Aquel día la ciudad parecía dormir por completo. Eran las cuatro de la mañana, y el único movimiento era el de los semáforos que marcaban el paso del inexistente tranvía. Se podía pasar por la carretera sin temor alguno, aún con el peatón de color rojo mirándote con enfado.
Es como si me estuviesen dando una llave con la que abrir el alma de esas calles, donde las luces hacían de las sombras todo un imperio que controlaban cada rincón. Fue entonces cuando lo vi. Allí, tumbado en el suelo, había un hombre. Borbotones de sangre por la boca, las manos en el tórax, aguantando a duras penas la marea roja que inundaba el asfalto.
Me quedé allí, paralizado, sin saber qué hacer. Decidí entonces acercarme, aguantando las ganas de vomitar, y soportando el olor que desprendía.
- ¿Qué ha pasado? ¿Quién le ha hecho esto? - Acerté a preguntar.
Su voz, apenas audible, acertó a decir tres palabras. Solo tres.
- Ya es... está aquí.
- ¿Quién está aquí? ¿Señor?
Demasiado tarde ya. Ya no respiraba. Le puse un pequeño espejo que llevaba conmigo en la cara, y nada. No quise tocar el cuerpo por razones obvias. De nada servía llamar a la ambulancia, así que fuí a una cabina pública y dejé recado de aquello. Yo no debía ser visto. No debía ser interrogado.
Con paso ligero me marché de allí, con el ruido de mis pisadas haciéndose ensordecedor. Es increíble lo que puede llegar a agudizarse el oído cuando lo que te rodea es un silencio mortal. Estaba alerta, ante cualquier movimiento que pudiese pertubar la aparente calma.
Fue ahí cuando apareció. Iba andando, tranquilo, un traseúnte despreocupado, que no llamaría la atención si no fuese la hora que era, y si no hubiese un cadáver dos calles más arriba. No podía ver bien su rostro. ¿Sabéis esa sensación que produce el alcohol en exceso que te difuculta la visión? Bueno, pues a mí no me hace falta probar ni gota. Quitándome las gafas ya me pasa. Y yo en ese momento no las llevaba. Se me cayeron en algún momento, y no sé cuando.
Eso explica que solo viese una sonrisa esbozándose en la lejanía. Eso justifica que saliese por patas, subiendo unas escaleras que habían cerca y que atajaban a un parque que quedaba más arriba. Pero era inútil. No escuchaba más pisadas que las mías. Ningún jadeo más que el que producía mi boca. El sudor, frío, a pesar de lo calurosa que era la noche, contrastaba con lo abrasados que sentía los pies.
Me giré un momento, y allí estaba esa persona. Siguiéndome el paso de forma perfecta. Se mantenía a la distancia suficiente como para darme esperanzas de huir, pero al mismo tiempo, la necesaria para atraparme si él quisiera.
- No tiene sentido que corras. No podrás huir. Solo he venido a devolverte algo.
Me detuve, curioso y escéptico a la vez. Preparado para defenderme como fuese necesario si la situación lo requería.
Se acercó, y, a pocos pasos de mí, me entregó un paquetito.
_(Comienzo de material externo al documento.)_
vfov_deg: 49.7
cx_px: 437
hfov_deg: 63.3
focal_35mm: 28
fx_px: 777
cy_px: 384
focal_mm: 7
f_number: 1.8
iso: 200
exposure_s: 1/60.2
Lo abrí allí, mientras el chico, sin dejar de sonreir, me miraba, expectante.
Dentro del paquete había, para mi sorpresa y asco, un cuchillo ensangrentado, y mis gafas, algo estropeadas y manchadas de sangre.
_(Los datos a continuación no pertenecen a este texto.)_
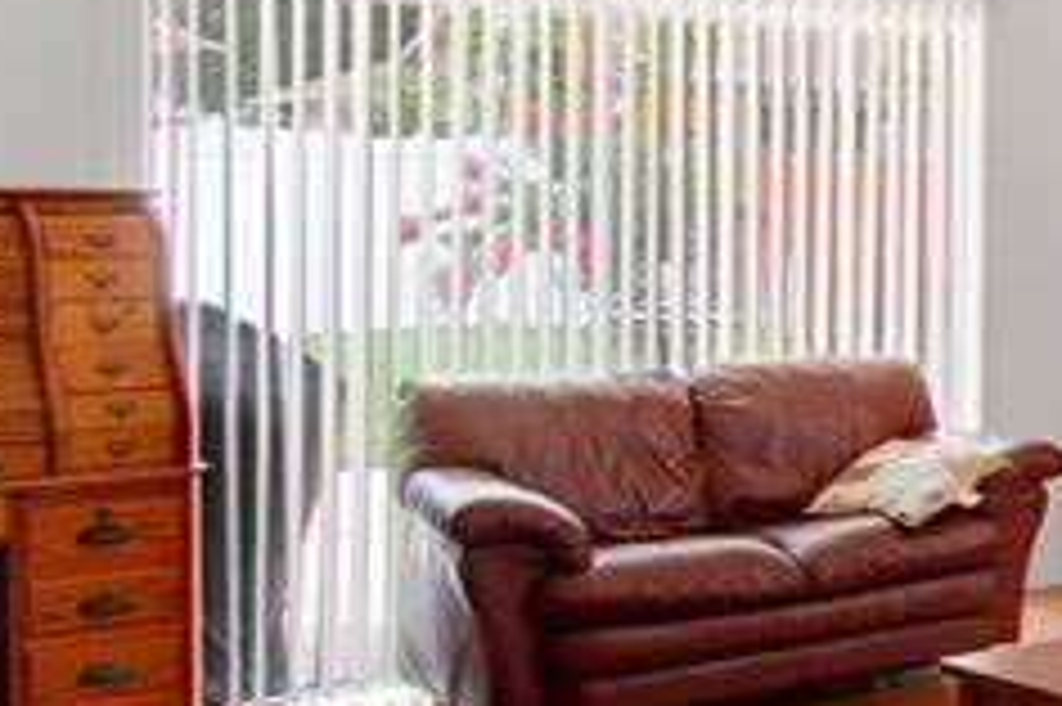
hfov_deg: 24.7
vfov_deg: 20.8
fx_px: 1916
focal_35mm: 65
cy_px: 243
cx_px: 1552
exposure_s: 1/200
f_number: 7.1
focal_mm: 10
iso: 100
- ¿Por qué...? ¿Por qué me das esto a mí?
- ¿Cómo que por qué? Es tuyo. Te lo dejaste allí. - Respondió el chico, divertido.
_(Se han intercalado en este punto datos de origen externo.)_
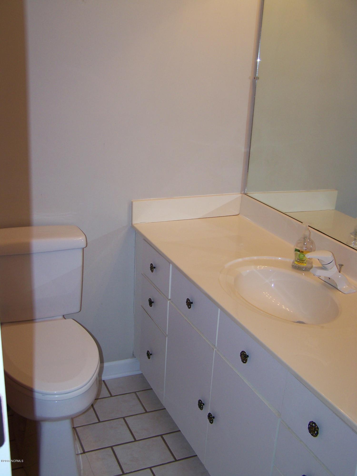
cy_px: 238
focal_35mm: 38
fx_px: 523
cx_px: 178
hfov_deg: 37.7
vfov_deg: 49.0
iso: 80
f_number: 2.8
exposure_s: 1/60
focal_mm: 6.3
- No lo entiendo. Yo cuando llegué ya había sucedido todo.
- Pues claro que sí. Lo que no sé es por qué volviste sobre tus pasos. Eso fue imprudente.
- Pero... El hombre dijo que "ya estaba aquí", refiriéndose a alguien.
- ¿Y qué esperas de una persona que va a morir? Se refería a su muerte. Que ya había llegado.
- No puede ser... ¿Quién eres tú?
- Me contrataste por si sucedía algo mientras realizabas el trabajo. Ya me imagino por qué. No pareces recordar bien las cosas, ¿eh? Anda, vámonos a deshacernos de eso antes de que la policía nos vea.
Para Andrea.
Palabras clave: Traseúnte, escalera, y suelo.